Ultimo aggiornamento: 12:33

Donald Trump è furioso: la sentenza della Corte Suprema che ha polverizzato i suoi dazi globali è la sconfitta più bruciante della sua doppia carriera presidenziale. La reazione è quella solita del repertorio sovranista: insultare i giudici. “Folli”, “cagnolini servili”, “antipatriottici”, un florilegio di improperi che ricorda da vicino la prosa del ministro Nordio ogni volta che una toga osa applicare la legge anziché le direttive del governo. Ma la realtà è più solida del chiasso mediatico. A Washington c’è ancora chi esercita la funzione giudiziaria in autonomia, erigendo un bastione contro l’arroganza autoritaria della politica.

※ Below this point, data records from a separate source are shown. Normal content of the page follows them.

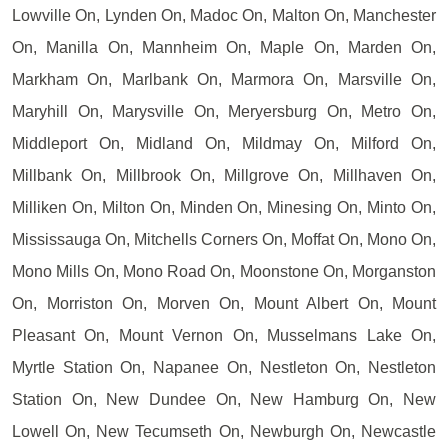
Lowville On, Lynden On, Madoc On, Malton On, Manchester
On, Manilla On, Mannheim On, Maple On, Marden On,
Markham On, Marlbank On, Marmora On, Marsville On,
Maryhill On, Marysville On, Meryersburg On, Metro On,
Middleport On, Midland On, Mildmay On, Milford On,
Millbank On, Millbrook On, Millgrove On, Millhaven On,
Milliken On, Milton On, Minden On, Minesing On, Minto On,
Mississauga On, Mitchells Corners On, Moffat On, Mono On,
Mono Mills On, Mono Road On, Moonstone On, Morganston
On, Morriston On, Morven On, Mount Albert On, Mount
Pleasant On, Mount Vernon On, Musselmans Lake On,
Myrtle Station On, Napanee On, Nestleton On, Nestleton
Station On, New Dundee On, New Hamburg On, New
Lowell On, New Tecumseth On, Newburgh On, Newcastle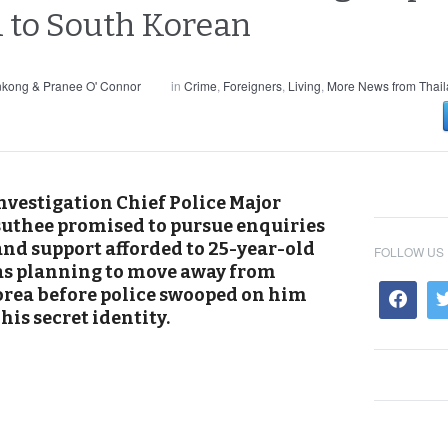
i to South Korean
nkong & Pranee O' Connor
in
Crime
,
Foreigners
,
Living
,
More News from Thai
nvestigation Chief Police Major
thee promised to pursue enquiries
and support afforded to 25-year-old
FOLLOW US
s planning to move away from
orea before police swooped on him
is secret identity.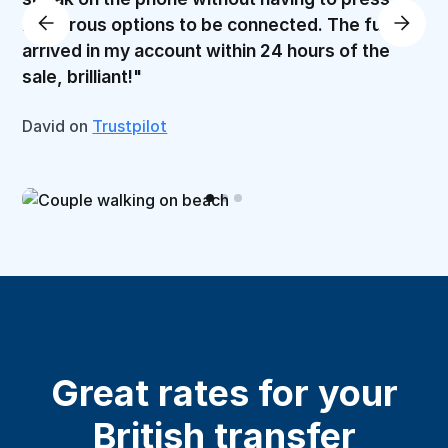
numerous options to be connected. The funds
arrived in my account within 24 hours of the
sale, brilliant!"
David on
Trustpilot
Great rates for your
British transfer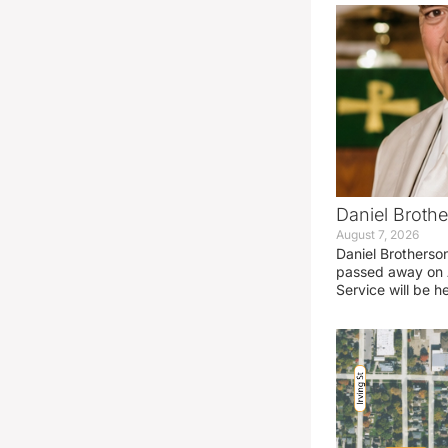
Daniel Brothe
August 7, 2026
Daniel Brotherso
passed away on 
Service will be h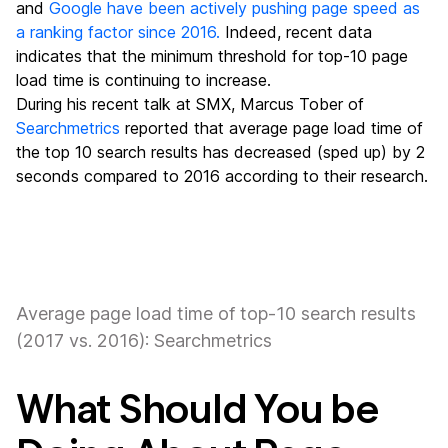
and
Google have been actively pushing page speed as
a ranking factor since 2016.
Indeed, recent data
indicates that the minimum threshold for top-10 page
load time is continuing to increase.
During his recent talk at SMX, Marcus Tober of
Searchmetrics
reported that average page load time of
the top 10 search results has decreased (sped up) by 2
seconds compared to 2016 according to their research.
Average page load time of top-10 search results
(2017 vs. 2016): Searchmetrics
What Should You be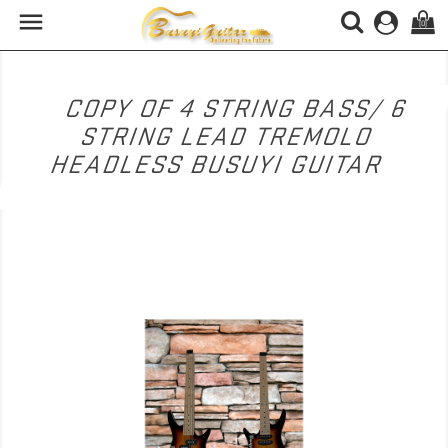

(0)
COPY OF 4 STRING BASS/ 6
STRING LEAD TREMOLO
HEADLESS BUSUYI GUITAR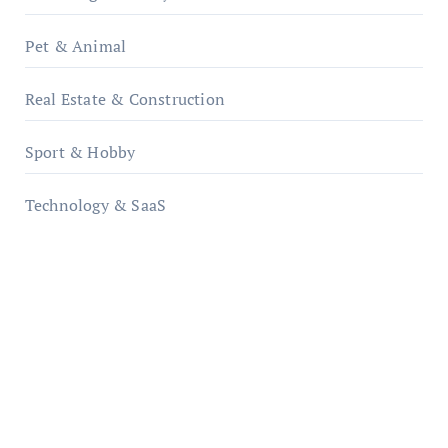
Pet & Animal
Real Estate & Construction
Sport & Hobby
Technology & SaaS
qzobollrode.de
ordnungsgemaesse-geschaeftsorganisation.de
infostation-berlin.de
sabine-kunze.de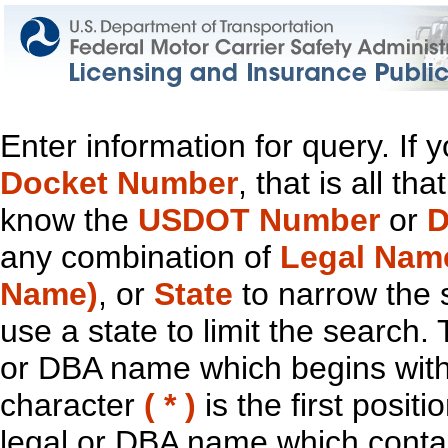
Enter information for query. If
Docket Number
, that is all t
know the
USDOT Number
or
D
any combination of
Legal Nam
Name)
, or
State
to narrow the 
use a state to limit the search.
or DBA name which begins with t
character
( * )
is the first positi
legal or DBA name which contain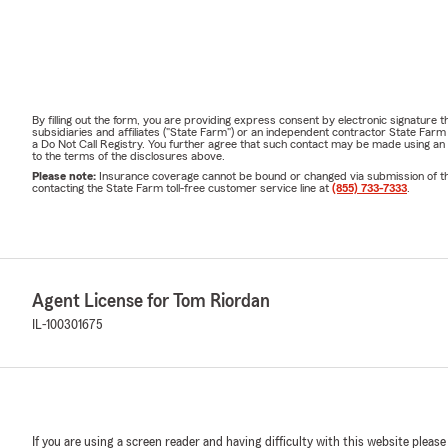
By filling out the form, you are providing express consent by electronic signatur
subsidiaries and affiliates ("State Farm") or an independent contractor State Fa
a Do Not Call Registry. You further agree that such contact may be made using an
to the terms of the disclosures above.
Please note:
Insurance coverage cannot be bound or changed via submission of this 
contacting the State Farm toll-free customer service line at
(855) 733-7333
.
Agent License for Tom Riordan
IL-100301675
If you are using a screen reader and having difficulty with this website please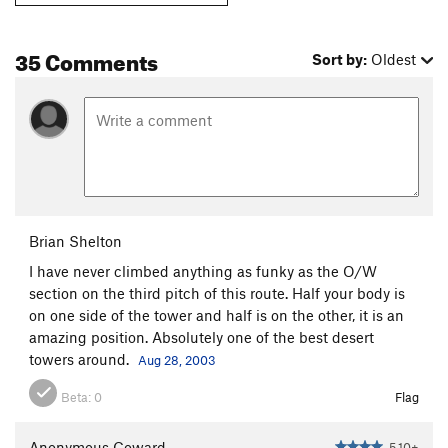
35 Comments
Sort by:
Oldest
Brian Shelton
I have never climbed anything as funky as the O/W
section on the third pitch of this route. Half your body is
on one side of the tower and half is on the other, it is an
amazing position. Absolutely one of the best desert
towers around.
Aug 28, 2003
Beta:
0
Flag
Anonymous Coward
5.10+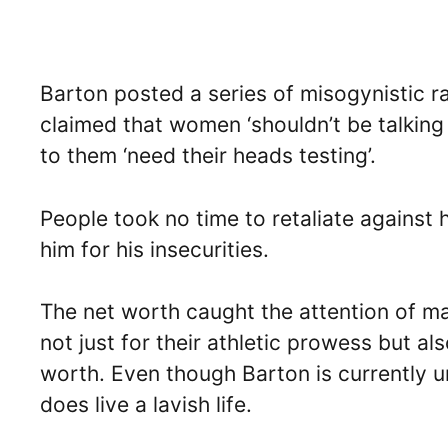
Barton posted a series of misogynistic 
claimed that women ‘shouldn’t be talking
to them ‘need their heads testing’.
People took no time to retaliate against
him for his insecurities.
The net worth caught the attention of m
not just for their athletic prowess but al
worth. Even though Barton is currently 
does live a lavish life.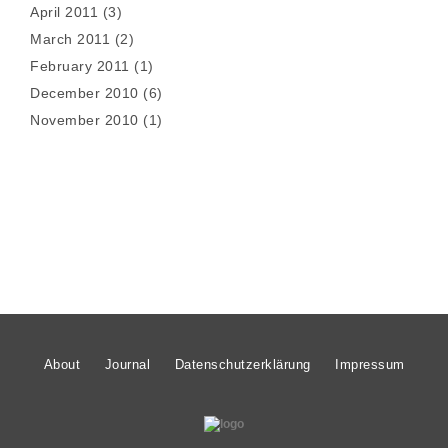
April 2011
(3)
March 2011
(2)
February 2011
(1)
December 2010
(6)
November 2010
(1)
About
Journal
Datenschutzerklärung
Impressum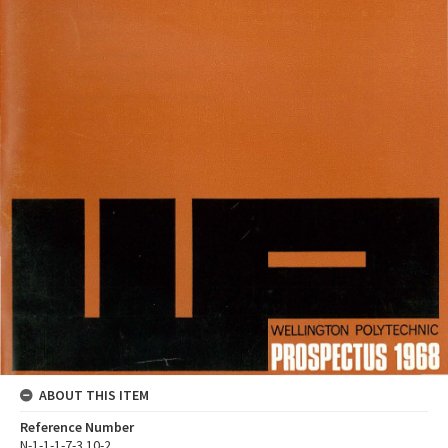
ABOUT THIS ITEM
Reference Number
N-1-1-1-7-3.10-2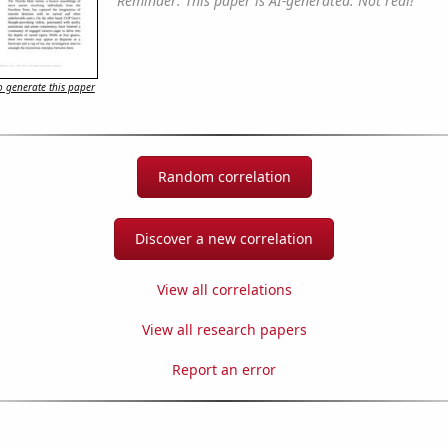
Reminder: This paper is AI-generated. Not real!
 generate this paper
Random correlation
Discover a new correlation
View all correlations
View all research papers
Report an error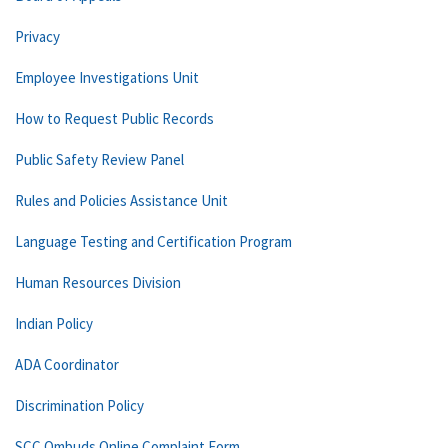
Privacy
Employee Investigations Unit
How to Request Public Records
Public Safety Review Panel
Rules and Policies Assistance Unit
Language Testing and Certification Program
Human Resources Division
Indian Policy
ADA Coordinator
Discrimination Policy
SCC Ombuds Online Complaint Form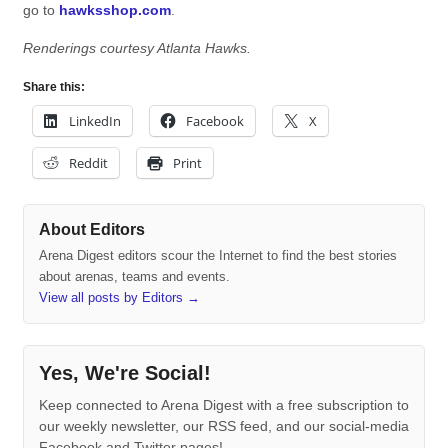
go to
hawksshop.com
.
Renderings courtesy Atlanta Hawks.
Share this:
LinkedIn
Facebook
X
Reddit
Print
About Editors
Arena Digest editors scour the Internet to find the best stories
about arenas, teams and events.
View all posts by Editors
→
Yes, We're Social!
Keep connected to Arena Digest with a free subscription to
our weekly newsletter, our RSS feed, and our social-media
Facebook and Twitter pages!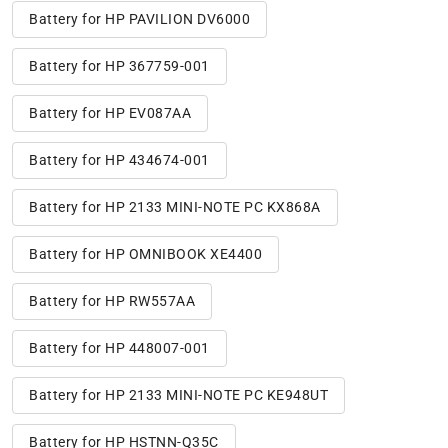
Battery for HP PAVILION DV6000
Battery for HP 367759-001
Battery for HP EV087AA
Battery for HP 434674-001
Battery for HP 2133 MINI-NOTE PC KX868A
Battery for HP OMNIBOOK XE4400
Battery for HP RW557AA
Battery for HP 448007-001
Battery for HP 2133 MINI-NOTE PC KE948UT
Battery for HP HSTNN-Q35C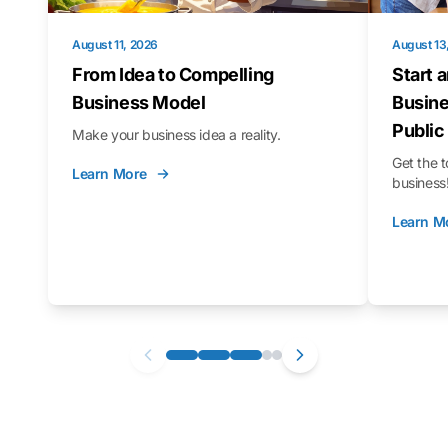
August 11, 2026
August 13
From Idea to Compelling
Start 
Business Model
Busine
Public
Make your business idea a reality.
Get the t
Learn More
business
Learn M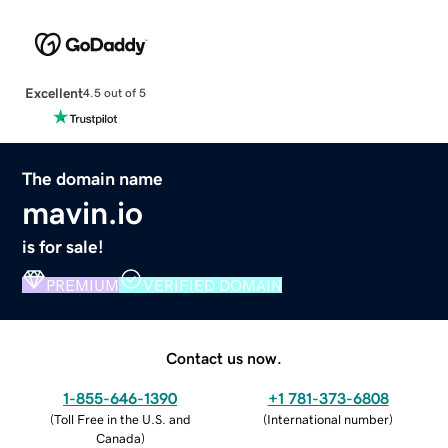
Excellent
4.5 out of 5
The domain name
mavin.io
is for sale!
PREMIUM
VERIFIED DOMAIN
Contact us now.
1-855-646-1390
+1 781-373-6808
(
Toll Free in the U.S. and
(
International number
)
Canada
)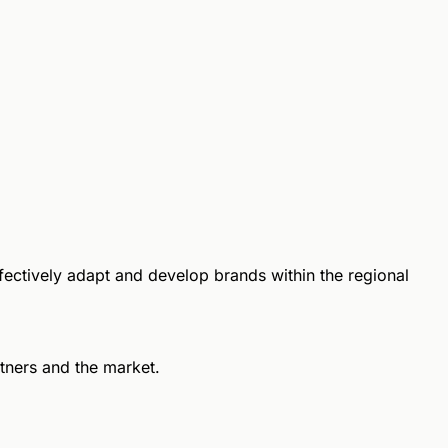
ffectively adapt and develop brands within the regional
rtners and the market.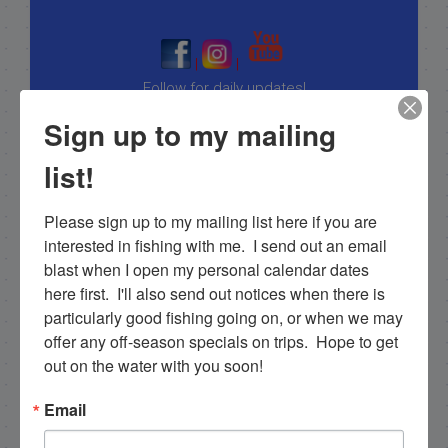
|
|
Follow for daily updates!
Sign up to my mailing
list!
NEXT
12/17/19 Mid December Fishing in the Backcountry
Please sign up to my mailing list here if you are 
interested in fishing with me.  I send out an email 
PREVIOUS
blast when I open my personal calendar dates 
12/9/19 Fishing for Tripletail in the gulf of mexico florida keys
here first.  I'll also send out notices when there is 
particularly good fishing going on, or when we may 
offer any off-season specials on trips.  Hope to get 
Email List Signup
out on the water with you soon!
Email
Email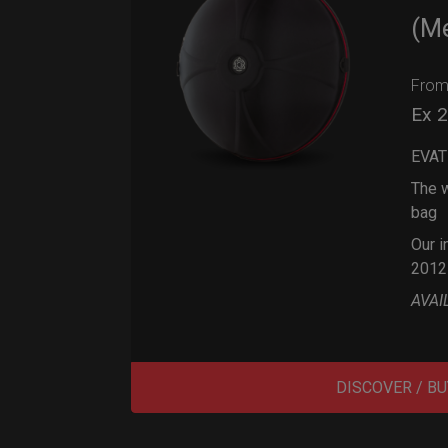
(M
Fro
Ex 
EVAT
The w
bag
Our i
2012
AVAI
DISCOVER / BU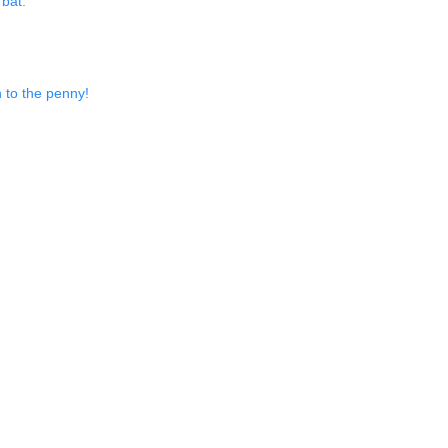
 bat.
n to the penny!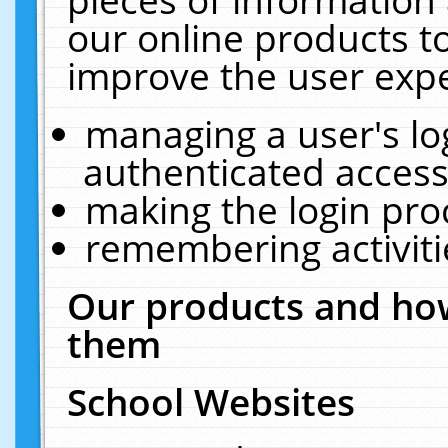
our online products t
improve the user expe
managing a user's lo
authenticated access
making the login pro
remembering activit
Our products and how
them
School Websites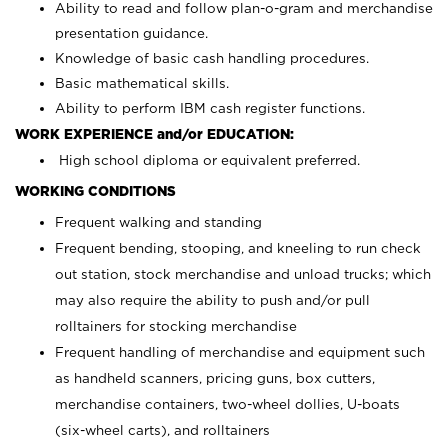
Ability to read and follow plan-o-gram and merchandise
presentation guidance.
Knowledge of basic cash handling procedures.
Basic mathematical skills.
Ability to perform IBM cash register functions.
WORK EXPERIENCE and/or EDUCATION:
High school diploma or equivalent preferred.
WORKING CONDITIONS
Frequent walking and standing
Frequent bending, stooping, and kneeling to run check
out station, stock merchandise and unload trucks; which
may also require the ability to push and/or pull
rolltainers for stocking merchandise
Frequent handling of merchandise and equipment such
as handheld scanners, pricing guns, box cutters,
merchandise containers, two-wheel dollies, U-boats
(six-wheel carts), and rolltainers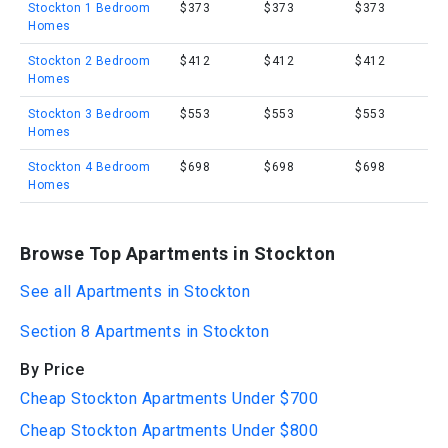
Stockton 1 Bedroom
$373
$373
$373
Homes
Stockton 2 Bedroom
$412
$412
$412
Homes
Stockton 3 Bedroom
$553
$553
$553
Homes
Stockton 4 Bedroom
$698
$698
$698
Homes
Browse Top Apartments in Stockton
See all Apartments in Stockton
Section 8 Apartments in Stockton
By Price
Cheap Stockton Apartments Under $700
Cheap Stockton Apartments Under $800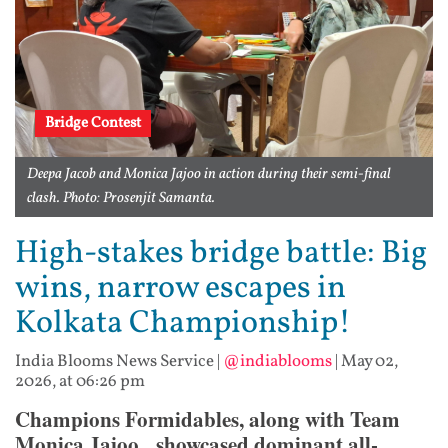
Bridge Contest
Deepa Jacob and Monica Jajoo in action during their semi-final
clash. Photo: Prosenjit Samanta.
High-stakes bridge battle: Big
wins, narrow escapes in
Kolkata Championship!
India Blooms News Service
|
@indiablooms
|
May 02,
2026, at 06:26 pm
Champions Formidables, along with Team
Monica Jajoo, showcased dominant all-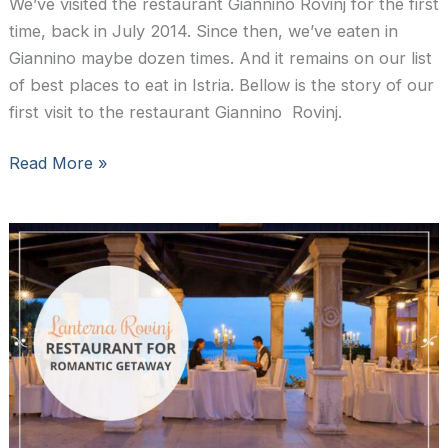
We’ve visited the restaurant Giannino Rovinj for the first
time, back in July 2014. Since then, we’ve eaten in
Giannino maybe dozen times. And it remains on our list
of best places to eat in Istria. Bellow is the story of our
first visit to the restaurant Giannino Rovinj.
Restaurant
Read More »
Giannino
Rovinj:
seafood
at
its
best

La sentenza dei nove giudici del massimo organo istituzionale americano è un avvertimento – perentorio – a rispettare lo Stato di diritto, la Costituzione e a frenare le voglie da dittatore dell’uomo di Mar-a-Lago.

Anche se la Casa Bianca cercherà di aggirare l’ostacolo con qualche escamotage – come il nuovo balzello lineare del 15% contro tutti – la disfatta politica resta colossale. Perché il punto non è mai stato il gettito fiscale o il deficit commerciale – che non è calato di un millimetro – ma il potere arbitrario da caudillo a cui aspira Trump. Lui ha usato la leva doganale come manganello da “dittatore dello stato libero di Bananas”, per punire il Brasile “reo” di aver processato il sovranista Bolsonaro (mentre Lula è rimasto in piedi e ha avuto ragione, come in Cina Xi Jinping), o per ricattare Francia e Germania, colpevoli di opporsi all’invasione della Groenlandia. In questo scenario di ricatti globali da parte di The Donald, brilla per coerenza servile solo Giorgia Meloni, una strategia lose-lose che la vede rincorrere scioccamente un alleato che la ignora, isolamento che sta diventando non solo patetico ma nocivo per l’Italia, in ambito Ue e ovunque.